Peut-on chiffrer le potentiel de créations d’emplois en France, où le nombre de professions réglementées est très élevé ?

Avec 250 professions réglementées, la France se place dans la fourchette haute en Europe. Le Royaume-Uni en compte 211, l’Allemagne 138 à peine car elle a supprimé nombre de ces qualifications. En plus, nos barrières de qualification à l’installation sont plus strictes : cinq ans d’expérience professionnelle dans le secteur sont exigées a minima depuis la loi Raffarin. Le système s’est encore plus verrouillé avec la loi Pinel de juin 2014 qui impose aux autoentrepreneurs un stage préalable à l’installation (SPI), obligatoire avant leur immatriculation. Je n’ai pas de chiffre précis. Mais je table sur la création de plusieurs dizaines de milliers d’emplois si certaines contraintes sont supprimées

Dans votre rapport, vous pointez les carences en matière d’accompagnement des entrepreneurs individuels. Vous incriminez les grands réseaux?

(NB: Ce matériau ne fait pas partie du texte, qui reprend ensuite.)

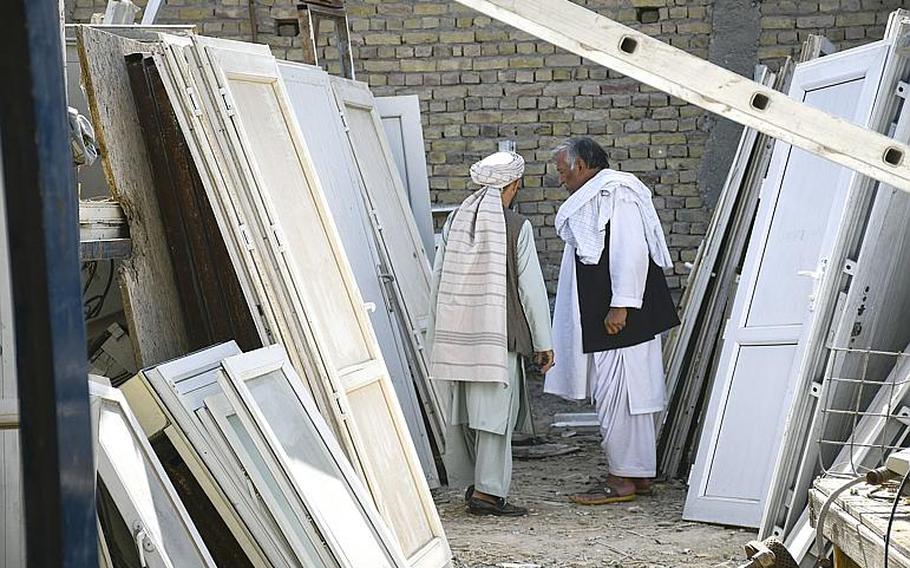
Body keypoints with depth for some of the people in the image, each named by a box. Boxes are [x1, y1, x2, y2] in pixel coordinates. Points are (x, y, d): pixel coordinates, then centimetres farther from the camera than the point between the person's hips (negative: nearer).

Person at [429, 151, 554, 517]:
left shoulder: (454, 221, 6)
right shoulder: (516, 227, -8)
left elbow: (438, 280, 9)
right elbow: (531, 288, -7)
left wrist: (440, 334, 18)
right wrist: (543, 343, 0)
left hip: (457, 333, 5)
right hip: (499, 335, -5)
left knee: (465, 411, 14)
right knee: (496, 410, 0)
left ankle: (474, 484, 22)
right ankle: (487, 491, -2)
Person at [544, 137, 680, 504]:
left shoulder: (616, 194, -13)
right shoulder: (594, 197, 18)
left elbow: (631, 253, -21)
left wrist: (620, 306, -23)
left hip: (621, 318, -10)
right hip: (599, 316, 10)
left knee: (617, 393, -7)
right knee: (629, 392, 13)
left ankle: (624, 478, -2)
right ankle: (639, 473, 19)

Je ne jette pas la pierre aux grands réseaux d’accompagnement à la création d’entreprise. Ils font ce qu’ils peuvent avec leurs moyens, en s’appuyant sur les bénévoles. L’Adie (Association pour le droit à l'initiative économique), qui accompagne les créateurs n’ayant pas accès au crédit bancaire, fonctionne avec 450 salariés et 1300 bénévoles. J’incrimine la puissance publique, qui ne finance pas cet accompagnement essentiel pour assurer le développement, la rentabilité et la pérennité des entreprises concernées. Seulement 20% des entreprises créées chaque année sont accompagnées. Pour inverser la tendance, il y a des solutions simples n’exigeant pas de loi. Telle la réorientation d'une petite partie des crédits de la formation professionnelle vers l’accompagnement des créateurs. Cette possibilité est ouverte depuis 2005. Mais elle est ineffective, alors que Pôle Emploi et les réseaux d’accompagnement peinent à trouver les financements adéquats..

Vous faites de multiples recommandations. Lesquelles privilégier ? 

La priorité est de couper court aux fantasmes sur la concurrence déloyale des autoentrepreneurs. Il faut poursuivre les mesures de simplification des statuts existants et, surtout, fluidifier le passage d’un statut à l’autre. Au statut unique proposé par le rapport de Laurent Grandguillaume, je préfère l’idée d’un accompagnement pas à pas des entrepreneurs individuels. Il est facile, par exemple, de réduire les effets de seuil qui découragent les initiatives, en créant des délais de transition ou un droit d'option élargi entre les régimes fiscaux au forfait ou au réel. Surtout, il est urgent de lancer, loyalement et sereinement, un inventaire contradictoire des barrières de qualification à l’installation, en réunissant professionnels, consommateurs et puissance publique pendant une période restreinte. Il leur reviendra de déterminer, parmi les barrières, lesquelles sont légitimes pour garantir la santé et la sécurité des  consommateurs et lesquelles sont excessives. Je le répète, plusieurs dizaines de milliers de création d’emplois sont en jeu. 

 

* Catherine Barbaroux, présidente de l'Adie (Association pour le droit à l'initiative économique) et ex-déléguée générale à l'emploi et à la formation professionnelle, a remis le 18 janvier au ministre de l'économie Emmanuel Macron son rapport "Lever les freins à l'entreprenariat individuel". Elle est aussi éditorialiste à Liaisons sociales magazine.